My first endeavour was naturally to see what might be upon the floor of the cavern, but our grating lay in a depression whose rim hid all this from our eyes. Our foiled attention then fell back upon the suggestion of the various sounds we heard, and presently my eye caught a number of faint shadows that played across the dim roof far overhead.

Indisputably there were several Selenites, perhaps a considerable number, in this space, for we could hear the noises of their intercourse, and faint sounds that I identified as their footfalls. There was also a succession of regularly repeated sounds—chid, chid, chid—which began and ceased, suggestive of a knife or spade hacking at some soft substance. Then came a clank as if of chains, a whistle and a rumble as of a truck running over a hollowed place, and then again that chid, chid, chid resumed. The shadows told of shapes that moved quickly and rhythmically, in agreement with that regular sound, and rested when it ceased.

We put our heads close together, and began to discuss these things in noiseless whispers.

“They are occupied,” I said, “they are occupied in some way.”

“Yes.”

“They’re not seeking us, or thinking of us.”

“Perhaps they have not heard of us.”

“Those others are hunting about below.

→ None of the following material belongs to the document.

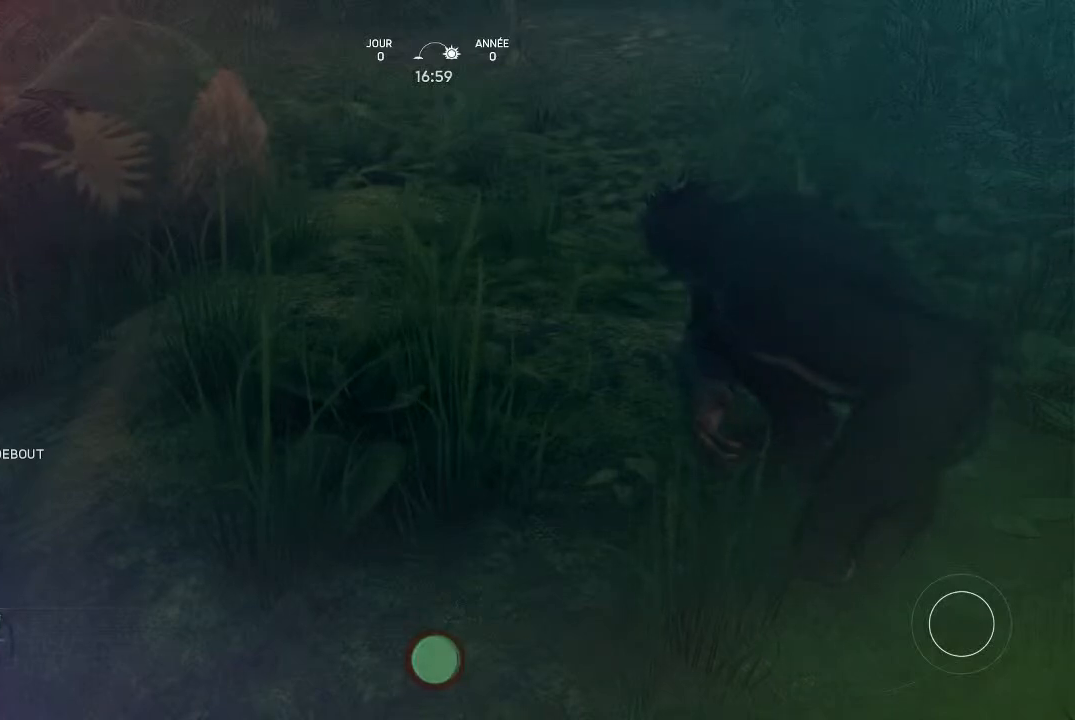
Gameplay with a controller (Xbox layout); each line is a JSON object with the inputs held at the frame after it. "events" lists button and stick changes between this image and that frame as [ms after this image, input, new state], when the widget could be followed in between.
{"buttons": [], "left_stick": "center", "right_stick": "center", "events": [[67, "right_stick", "up-left"], [400, "right_stick", "center"]]}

If suddenly we appeared here—”

We looked at one another.

“There might be a chance to parley,” said Cavor.

“No,” I said. “Not as we are.”

For a space we remained, each occupied by his own thoughts.

Chid, chid, chid went the chipping, and the shadows moved to and fro.

I looked at the grating. “It’s flimsy,” I said. “We might bend two of the bars and crawl through.”

We wasted a little time in vague discussion. Then I took one of the bars in both hands, and got my feet up against the rock until they were almost on a level with my head, and so thrust against the bar. It bent so suddenly that I almost slipped. I clambered about and bent the adjacent bar in the opposite direction, and then took the luminous fungus from my pocket and dropped it down the fissure.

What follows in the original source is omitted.